S’il foule majoritairement les pelouses de football, le parisien a cependant un faible pour la Petite Reine. Au cœur du peloton, les mouvements d’air créés par le passage de sa moto en font une cible idéale pour les attaquants, profitants de son sillon pour fausser compagnie à leurs adversaires. Par conséquent, s’il est généralement ignoré ailleurs, l’œil du photographe est ainsi scruté par les coureurs, livrant ainsi leurs émotions et expressions à l’objectif. Si les corps des acteurs parlent d’eux-mêmes, les regards des coureurs fournissent quant à eux une infinité de sentiments que même les mots ne peuvent décrire. A travers les pupilles, se lisent toutes les peines des cyclistes, luit leur rage et brille leur bravoure.
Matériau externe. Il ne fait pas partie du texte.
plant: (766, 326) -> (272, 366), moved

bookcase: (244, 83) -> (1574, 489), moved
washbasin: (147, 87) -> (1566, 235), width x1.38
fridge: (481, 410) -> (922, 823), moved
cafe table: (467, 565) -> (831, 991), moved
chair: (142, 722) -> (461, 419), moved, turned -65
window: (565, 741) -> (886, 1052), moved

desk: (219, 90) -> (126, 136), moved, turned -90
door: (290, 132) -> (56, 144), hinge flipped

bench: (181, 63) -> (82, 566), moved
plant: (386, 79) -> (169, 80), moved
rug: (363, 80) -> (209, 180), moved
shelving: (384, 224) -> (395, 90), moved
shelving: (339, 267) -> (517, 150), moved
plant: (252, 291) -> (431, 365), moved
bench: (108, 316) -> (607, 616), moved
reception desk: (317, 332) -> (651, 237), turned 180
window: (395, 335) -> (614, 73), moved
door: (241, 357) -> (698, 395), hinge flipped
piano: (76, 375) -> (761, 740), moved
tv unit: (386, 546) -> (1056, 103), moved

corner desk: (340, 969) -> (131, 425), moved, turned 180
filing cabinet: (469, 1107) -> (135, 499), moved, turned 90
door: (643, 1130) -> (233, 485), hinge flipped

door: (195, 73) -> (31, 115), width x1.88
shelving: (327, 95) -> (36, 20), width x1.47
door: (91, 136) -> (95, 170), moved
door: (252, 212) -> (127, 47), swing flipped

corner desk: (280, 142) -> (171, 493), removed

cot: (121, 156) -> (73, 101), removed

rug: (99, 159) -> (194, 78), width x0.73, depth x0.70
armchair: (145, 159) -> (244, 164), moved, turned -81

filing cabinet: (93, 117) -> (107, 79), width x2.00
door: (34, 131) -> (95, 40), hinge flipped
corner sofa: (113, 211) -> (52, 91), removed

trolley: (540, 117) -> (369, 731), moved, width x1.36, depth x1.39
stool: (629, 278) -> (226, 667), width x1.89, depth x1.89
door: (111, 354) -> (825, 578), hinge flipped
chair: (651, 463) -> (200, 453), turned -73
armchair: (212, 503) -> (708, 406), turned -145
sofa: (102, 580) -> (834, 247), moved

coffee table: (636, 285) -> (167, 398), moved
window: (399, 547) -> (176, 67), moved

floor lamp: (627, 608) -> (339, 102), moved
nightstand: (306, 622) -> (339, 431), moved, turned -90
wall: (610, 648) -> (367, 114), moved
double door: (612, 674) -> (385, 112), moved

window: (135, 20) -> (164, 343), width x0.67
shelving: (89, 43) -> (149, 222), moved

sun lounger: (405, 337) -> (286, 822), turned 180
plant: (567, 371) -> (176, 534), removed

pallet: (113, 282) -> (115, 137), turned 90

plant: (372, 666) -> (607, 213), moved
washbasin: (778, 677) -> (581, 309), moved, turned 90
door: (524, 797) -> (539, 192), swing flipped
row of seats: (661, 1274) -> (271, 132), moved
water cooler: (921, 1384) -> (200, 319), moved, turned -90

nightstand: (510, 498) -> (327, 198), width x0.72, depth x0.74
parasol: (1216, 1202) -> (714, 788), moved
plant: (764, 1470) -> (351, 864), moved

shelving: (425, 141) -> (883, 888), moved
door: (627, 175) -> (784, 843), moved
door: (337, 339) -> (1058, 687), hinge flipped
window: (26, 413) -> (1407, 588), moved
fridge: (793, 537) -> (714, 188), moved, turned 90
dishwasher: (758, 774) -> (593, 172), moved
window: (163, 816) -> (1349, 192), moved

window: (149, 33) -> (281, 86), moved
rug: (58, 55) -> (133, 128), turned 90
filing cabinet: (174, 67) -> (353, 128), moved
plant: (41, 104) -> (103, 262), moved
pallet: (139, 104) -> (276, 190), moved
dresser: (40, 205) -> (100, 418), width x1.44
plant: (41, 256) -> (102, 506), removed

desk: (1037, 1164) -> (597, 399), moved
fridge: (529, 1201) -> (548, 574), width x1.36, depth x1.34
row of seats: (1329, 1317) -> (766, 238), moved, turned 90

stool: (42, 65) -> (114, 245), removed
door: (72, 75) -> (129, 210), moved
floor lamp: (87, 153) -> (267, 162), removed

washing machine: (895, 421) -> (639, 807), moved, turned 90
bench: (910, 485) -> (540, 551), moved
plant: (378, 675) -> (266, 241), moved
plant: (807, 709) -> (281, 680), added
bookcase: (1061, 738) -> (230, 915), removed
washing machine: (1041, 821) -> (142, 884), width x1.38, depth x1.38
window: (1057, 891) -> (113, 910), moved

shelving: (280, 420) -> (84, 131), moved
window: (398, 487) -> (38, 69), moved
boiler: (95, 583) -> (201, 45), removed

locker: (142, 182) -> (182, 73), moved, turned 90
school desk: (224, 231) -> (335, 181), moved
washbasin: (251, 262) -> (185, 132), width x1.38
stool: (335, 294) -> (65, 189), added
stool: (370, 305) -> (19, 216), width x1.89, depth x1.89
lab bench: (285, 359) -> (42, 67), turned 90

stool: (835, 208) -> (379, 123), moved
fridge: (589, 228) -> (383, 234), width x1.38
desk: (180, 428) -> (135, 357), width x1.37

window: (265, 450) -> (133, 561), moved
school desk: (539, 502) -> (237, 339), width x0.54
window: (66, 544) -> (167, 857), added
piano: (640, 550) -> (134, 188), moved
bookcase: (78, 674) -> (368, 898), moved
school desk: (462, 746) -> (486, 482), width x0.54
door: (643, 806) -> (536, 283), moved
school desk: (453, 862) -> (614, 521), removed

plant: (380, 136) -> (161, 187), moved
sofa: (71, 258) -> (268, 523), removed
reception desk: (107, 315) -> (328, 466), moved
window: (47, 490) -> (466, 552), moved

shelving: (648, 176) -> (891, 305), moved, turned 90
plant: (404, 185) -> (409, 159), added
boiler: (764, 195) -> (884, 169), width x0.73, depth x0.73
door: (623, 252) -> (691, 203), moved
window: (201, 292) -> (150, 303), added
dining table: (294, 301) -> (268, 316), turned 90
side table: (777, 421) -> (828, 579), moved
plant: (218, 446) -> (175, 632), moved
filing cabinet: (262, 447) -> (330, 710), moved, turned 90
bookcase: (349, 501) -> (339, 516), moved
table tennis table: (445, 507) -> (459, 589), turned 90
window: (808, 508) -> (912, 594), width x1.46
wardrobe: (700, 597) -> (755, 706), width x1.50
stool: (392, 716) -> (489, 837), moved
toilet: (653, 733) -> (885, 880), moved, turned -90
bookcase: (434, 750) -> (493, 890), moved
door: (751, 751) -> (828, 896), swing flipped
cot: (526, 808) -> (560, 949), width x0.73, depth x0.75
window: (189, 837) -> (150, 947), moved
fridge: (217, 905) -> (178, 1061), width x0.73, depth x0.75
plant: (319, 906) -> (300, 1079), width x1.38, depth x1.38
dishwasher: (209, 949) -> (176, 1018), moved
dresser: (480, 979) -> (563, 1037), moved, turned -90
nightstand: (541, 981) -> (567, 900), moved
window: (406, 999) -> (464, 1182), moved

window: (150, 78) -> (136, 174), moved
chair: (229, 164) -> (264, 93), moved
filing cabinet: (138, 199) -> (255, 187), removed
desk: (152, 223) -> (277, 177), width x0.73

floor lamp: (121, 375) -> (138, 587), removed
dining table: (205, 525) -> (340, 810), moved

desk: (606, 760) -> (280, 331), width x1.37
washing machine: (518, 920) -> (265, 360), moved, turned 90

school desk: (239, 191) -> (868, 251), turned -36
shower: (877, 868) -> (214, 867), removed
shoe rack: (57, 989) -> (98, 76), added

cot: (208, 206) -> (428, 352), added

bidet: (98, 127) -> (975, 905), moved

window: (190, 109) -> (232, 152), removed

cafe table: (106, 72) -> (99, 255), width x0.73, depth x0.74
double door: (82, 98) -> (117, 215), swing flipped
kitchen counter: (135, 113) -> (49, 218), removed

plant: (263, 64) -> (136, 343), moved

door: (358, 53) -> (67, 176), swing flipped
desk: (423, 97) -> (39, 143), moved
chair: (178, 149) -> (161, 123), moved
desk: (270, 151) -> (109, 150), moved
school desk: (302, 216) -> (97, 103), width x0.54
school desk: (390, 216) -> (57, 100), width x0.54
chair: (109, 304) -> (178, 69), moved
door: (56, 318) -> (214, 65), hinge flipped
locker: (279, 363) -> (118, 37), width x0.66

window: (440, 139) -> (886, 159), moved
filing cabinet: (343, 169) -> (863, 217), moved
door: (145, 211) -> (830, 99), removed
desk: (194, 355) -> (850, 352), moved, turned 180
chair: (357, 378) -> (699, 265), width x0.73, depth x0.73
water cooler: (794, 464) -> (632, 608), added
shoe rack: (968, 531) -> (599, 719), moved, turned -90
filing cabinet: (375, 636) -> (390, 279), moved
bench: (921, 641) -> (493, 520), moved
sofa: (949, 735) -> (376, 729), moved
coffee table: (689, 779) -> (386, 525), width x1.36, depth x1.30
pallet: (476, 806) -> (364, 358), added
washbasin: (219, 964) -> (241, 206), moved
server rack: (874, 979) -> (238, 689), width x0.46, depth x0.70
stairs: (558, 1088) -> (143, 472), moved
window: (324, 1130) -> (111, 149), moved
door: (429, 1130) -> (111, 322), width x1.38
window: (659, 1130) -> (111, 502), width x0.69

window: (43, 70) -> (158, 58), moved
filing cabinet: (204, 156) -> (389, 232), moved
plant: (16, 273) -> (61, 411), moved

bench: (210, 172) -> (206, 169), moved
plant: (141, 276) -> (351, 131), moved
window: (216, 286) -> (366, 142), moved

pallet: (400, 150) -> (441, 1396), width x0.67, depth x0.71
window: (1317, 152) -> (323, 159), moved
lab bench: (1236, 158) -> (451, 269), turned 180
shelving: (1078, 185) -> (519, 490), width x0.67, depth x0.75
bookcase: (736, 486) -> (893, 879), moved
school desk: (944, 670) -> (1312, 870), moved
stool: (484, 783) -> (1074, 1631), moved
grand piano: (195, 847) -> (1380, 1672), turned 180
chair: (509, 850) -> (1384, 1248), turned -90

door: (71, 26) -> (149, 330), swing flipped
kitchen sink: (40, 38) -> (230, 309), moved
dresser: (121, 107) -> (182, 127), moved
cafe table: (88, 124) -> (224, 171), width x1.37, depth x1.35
De sa dizaine de Grandes Boucles suivies, Stéphane Mantey a la tête pleine de souvenirs, mais de cette boîte à merveilles ressortent deux moments magiques. D’abord cette invraisemblable course de Christopher Froome dans le Mont Ventoux en 2016, maillot jaune sur le dos, délaissant son vélo pour user ses cales de chaussures sur le bitume. Dans cet incroyable chaos, entre foule hystérique, marée de motos et bric-à-brac de bicyclettes sur la chaussée, seul Stéphane Mantey se défait du marquage des régulateurs pour se retrouver au premier plan de ce moment de légende. L’adrénaline grimpe immédiatement, comme une hausse de mercure affolant un thermomètre, et le parisien s’applique alors à ancrer dans l’Histoire ces instants de pure folie.Christopher Froome à pied dans le Mont Ventoux en 2015 | © Stéphane Mantey
Trois ans plus tard, la scène est nettement moins comique, mais l’instant tout aussi important. Depuis la veille d’un 26 juillet 2019 dramatique, Thibaut Pinot souffre en secret, muscle du genou déchiré, espoirs de victoire envolés. Seuls quelques-uns sont dans la confidence, dont Stéphane Mantey. La consigne est très claire : marquer le franc-comtois à la culotte tout au long de la course. Les coureurs s’élancent à bon train, le peloton se réduit comme une peau de chagrin, ne laissant bientôt plus que les favoris entre eux, parmi lesquels le coureur de la Groupama-FDJ figure encore. Avant que le muscle ne lâche définitivement. Souffrant le martyr sur sa bicyclette, perdant définitivement toute chance d’atteindre un Graal à la quête duquel il s’est sacrifié, le haut-saônois s’engage dans un élan de bravoure, avant d’être raisonné par William Bonnet. En pleurs dans les bras de son équipier, Thibaut Pinot fend le cœur des français et émeut les étrangers. Depuis l’ère 2000 et les scandales de dopage à répétition, depuis le « boss » Armstrong puis l’hégémonie Sky, la Grande Boucle n’avait plus connu une telle vague de peine derrière un prétendant à la victoire finale. Et Stéphane Mantey était là pour le shooter. Infiniment triste dans la tête mais professionnel dans l’objectif. Pour graver dans l’Histoire ces grands moments d’émotions qui font la légende du Tour et forgent la carrière de ses champions.Thibaut Pinot réconforté par William Bonnet au moment de son abandon, au cours de la 19e étape du Tour de France 2019 | © Stéphane Mantey
Alors qu’il a offert son cliché à Christopher Froome, Stéphane Mantey a vu Thibaut Pinot reprendre ses images sur Instagram à l’occasion d’un communiqué. Si les contextes et les fins de ces instants sont différents, le premier remportant une semaine plus tard sa troisième Ronde de Juillet, le second la quittant l’année où il pouvait la remporter, tous deux ont su saisir leur importance et accepter qu’ils participent à leur mémoire. Et à travers son appareil, Stéphane Mantey en est un vecteur.